The Patience of Moses: Exodus 24

In Exodus 24, Moses is called up the mountain to meet with God, and to receive the Ten Commandments from God's hand.  Together with seventy elders from Israel, he "sees God" and does not die, remarkably.  They ate and drank in God's presence.  Then, Moses makes arrangements for governance in his absence (v. 15), and goes up the mountain to meet with God.  A cloud covers the mountain for six days, and it is only on the seventh day that God calls for Moses. He waits upon the mountain for six days.

I have read this account many times over my lifetime, but only today was I struck by the patience of Moses, and how foreign his experience is to my own.  Consider it in your imagination: You are the chief judge and governor for a huge multitude of people traveling through a wilderness, and you have made some arrangements for judicial coverage in your absence, and you have been called into the presence of God upon a mountain in the middle of a wilderness.  You live a couple thousand years BC, so no iPhones, no white-gasoline Whisperlite stoves, no nylon tents, no communication of any kind with persons out of sight or shouting distance.  You have climbed a mountain, a strange mountain that you do not know.  It has become covered with a cloud, so you do not have a view, you do not see anything in the valley, the world has closed around you, you are completely isolated.  You wait, for hours, and nothing happens, no call from God.  You relieve yourself, you make a fire perhaps and prepare some food.  Still nothing.  Night approaches.  You have to make some sort of shelter, you wonder what else is up there with you on this mountain.  Where is God?  What is the point of this past day?  What is going on in the camp below?  Did you misunderstand God?  Did he want you to come up higher?  Did you do something wrong?  Did you leave something out?  Really, what is the point of this? What are you thinking to yourself as hour after hour of waiting in this fog creeps by?  You make some sort of shelter, you fall asleep, and you awake the next morning to more fog.  You have to prepare, maybe find food.  How much food did you bring?  How long did you expect to be up here?  Another whole day goes by, and no call from God.  No change.  Nothing.  Minute by minute, hour by hour time passes, and nothing happens.  The end of another day approaches.  This happens for six consecutive days.  Yet Moses waits.

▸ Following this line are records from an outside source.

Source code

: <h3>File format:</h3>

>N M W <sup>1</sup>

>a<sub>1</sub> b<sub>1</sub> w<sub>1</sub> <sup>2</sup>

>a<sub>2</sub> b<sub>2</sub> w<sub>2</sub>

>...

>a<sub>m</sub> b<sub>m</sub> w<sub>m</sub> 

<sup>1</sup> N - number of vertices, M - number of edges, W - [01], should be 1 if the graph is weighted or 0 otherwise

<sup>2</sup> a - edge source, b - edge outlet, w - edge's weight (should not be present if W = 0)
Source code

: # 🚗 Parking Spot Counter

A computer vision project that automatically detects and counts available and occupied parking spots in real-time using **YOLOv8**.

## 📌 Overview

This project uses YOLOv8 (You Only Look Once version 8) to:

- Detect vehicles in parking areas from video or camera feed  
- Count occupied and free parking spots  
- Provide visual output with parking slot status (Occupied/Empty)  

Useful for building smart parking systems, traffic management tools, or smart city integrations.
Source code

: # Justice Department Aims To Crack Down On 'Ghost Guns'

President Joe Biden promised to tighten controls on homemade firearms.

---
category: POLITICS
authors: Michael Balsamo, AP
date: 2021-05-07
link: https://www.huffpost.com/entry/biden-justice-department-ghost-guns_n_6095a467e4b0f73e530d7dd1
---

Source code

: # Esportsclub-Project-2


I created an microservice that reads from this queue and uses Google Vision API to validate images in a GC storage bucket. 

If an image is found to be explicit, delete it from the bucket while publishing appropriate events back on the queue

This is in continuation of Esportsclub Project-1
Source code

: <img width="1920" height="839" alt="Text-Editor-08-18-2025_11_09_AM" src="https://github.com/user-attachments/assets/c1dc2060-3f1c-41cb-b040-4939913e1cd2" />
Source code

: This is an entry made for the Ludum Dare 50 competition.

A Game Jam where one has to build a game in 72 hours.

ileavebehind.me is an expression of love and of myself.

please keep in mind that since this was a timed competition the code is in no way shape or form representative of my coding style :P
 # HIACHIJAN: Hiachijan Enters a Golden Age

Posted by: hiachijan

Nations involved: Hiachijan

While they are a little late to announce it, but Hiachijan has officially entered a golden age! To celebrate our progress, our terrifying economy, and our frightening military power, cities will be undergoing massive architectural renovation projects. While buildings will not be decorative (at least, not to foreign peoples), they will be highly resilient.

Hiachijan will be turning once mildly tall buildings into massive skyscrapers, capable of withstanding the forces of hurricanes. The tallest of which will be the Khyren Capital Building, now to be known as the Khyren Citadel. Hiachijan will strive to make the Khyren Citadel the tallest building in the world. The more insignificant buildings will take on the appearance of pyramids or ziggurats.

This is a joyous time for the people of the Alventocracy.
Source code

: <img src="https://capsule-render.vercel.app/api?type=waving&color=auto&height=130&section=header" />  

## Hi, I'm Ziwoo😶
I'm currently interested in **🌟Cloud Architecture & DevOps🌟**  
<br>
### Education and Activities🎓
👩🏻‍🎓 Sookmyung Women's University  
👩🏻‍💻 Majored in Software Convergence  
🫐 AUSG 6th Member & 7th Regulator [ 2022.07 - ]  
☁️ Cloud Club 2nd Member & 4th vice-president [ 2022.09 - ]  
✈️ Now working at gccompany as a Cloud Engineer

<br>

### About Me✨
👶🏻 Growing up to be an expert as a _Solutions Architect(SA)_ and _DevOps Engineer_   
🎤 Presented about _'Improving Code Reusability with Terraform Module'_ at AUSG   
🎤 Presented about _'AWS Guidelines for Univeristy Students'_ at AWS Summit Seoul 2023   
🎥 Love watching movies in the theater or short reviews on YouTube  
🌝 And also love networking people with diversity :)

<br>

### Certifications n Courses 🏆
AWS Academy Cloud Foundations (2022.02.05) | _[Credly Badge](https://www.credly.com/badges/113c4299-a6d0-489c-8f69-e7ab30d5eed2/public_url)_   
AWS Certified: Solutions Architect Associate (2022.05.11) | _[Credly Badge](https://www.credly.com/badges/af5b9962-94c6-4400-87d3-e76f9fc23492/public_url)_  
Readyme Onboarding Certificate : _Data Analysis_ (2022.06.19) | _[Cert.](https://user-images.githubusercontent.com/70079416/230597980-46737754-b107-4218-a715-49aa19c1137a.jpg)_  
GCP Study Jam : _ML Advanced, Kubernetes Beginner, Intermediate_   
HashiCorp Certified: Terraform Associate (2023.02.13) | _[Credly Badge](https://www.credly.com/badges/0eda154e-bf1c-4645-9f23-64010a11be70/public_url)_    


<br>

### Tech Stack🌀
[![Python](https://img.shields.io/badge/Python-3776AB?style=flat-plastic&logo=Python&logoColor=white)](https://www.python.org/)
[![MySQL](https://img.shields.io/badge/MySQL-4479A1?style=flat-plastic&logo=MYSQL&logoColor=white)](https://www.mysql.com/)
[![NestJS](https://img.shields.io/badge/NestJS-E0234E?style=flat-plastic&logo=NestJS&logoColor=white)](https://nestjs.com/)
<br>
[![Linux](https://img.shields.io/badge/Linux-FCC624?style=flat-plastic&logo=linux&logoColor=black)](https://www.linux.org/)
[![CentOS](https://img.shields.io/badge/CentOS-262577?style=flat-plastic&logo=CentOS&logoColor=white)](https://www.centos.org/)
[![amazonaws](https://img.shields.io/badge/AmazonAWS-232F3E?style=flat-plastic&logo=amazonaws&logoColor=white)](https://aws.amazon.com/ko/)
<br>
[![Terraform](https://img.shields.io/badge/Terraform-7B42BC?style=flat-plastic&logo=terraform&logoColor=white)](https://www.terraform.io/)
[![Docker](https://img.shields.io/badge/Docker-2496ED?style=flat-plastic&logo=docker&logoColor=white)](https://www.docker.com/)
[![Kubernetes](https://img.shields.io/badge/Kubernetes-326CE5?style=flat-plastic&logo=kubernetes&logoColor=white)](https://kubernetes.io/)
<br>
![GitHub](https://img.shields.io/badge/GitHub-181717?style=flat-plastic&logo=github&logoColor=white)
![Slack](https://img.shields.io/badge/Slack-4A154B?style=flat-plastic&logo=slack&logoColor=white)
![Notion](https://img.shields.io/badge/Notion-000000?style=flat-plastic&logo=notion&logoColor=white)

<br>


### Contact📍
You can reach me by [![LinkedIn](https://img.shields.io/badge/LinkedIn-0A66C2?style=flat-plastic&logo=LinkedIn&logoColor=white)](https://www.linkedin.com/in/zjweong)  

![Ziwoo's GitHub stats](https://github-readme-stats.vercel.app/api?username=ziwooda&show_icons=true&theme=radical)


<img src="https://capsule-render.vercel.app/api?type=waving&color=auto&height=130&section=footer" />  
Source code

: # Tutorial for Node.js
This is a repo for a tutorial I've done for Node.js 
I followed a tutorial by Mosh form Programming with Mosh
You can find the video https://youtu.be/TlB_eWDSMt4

I cannot identify, I cannot conceive of doing this.  Six days with no word from God, isolated on a mountain in a cloud.  I would have second-guessed myself any number of times by the end of the first day.  I must have misunderstood, I must have gotten something wrong, surely.  God would not waste my time like this.  What is going on in the camp without me? (a legitimate concern, because Moses' absence does, in fact, lead to the camp taking matters into their own hands and creating the golden calf.)  What kind of faith, what view of time and life allows a man to stay on a mountaintop, waiting, for six solid days?  Is it patience?  Is it humility?  Was the culture that incredibly different from today?  I wish I understood this.  I wish I were the kind of man that could content himself with waiting in the dark, with nothing at all happening, for even one day, without busying myself and making excuses for why I am not waiting upon God, why I cannot wait upon God but must busy myself in the meantime.  I cannot comprehend doing absolutely nothing but what is necessary to stay alive, and waiting upon God for an entire week.  What was Moses thinking?  Really, what was going on in his mind?  I think I need to understand this. How did he occupy his mind, what were his conversations with himself, as he waited upon God?  What did he see in his mind's eye?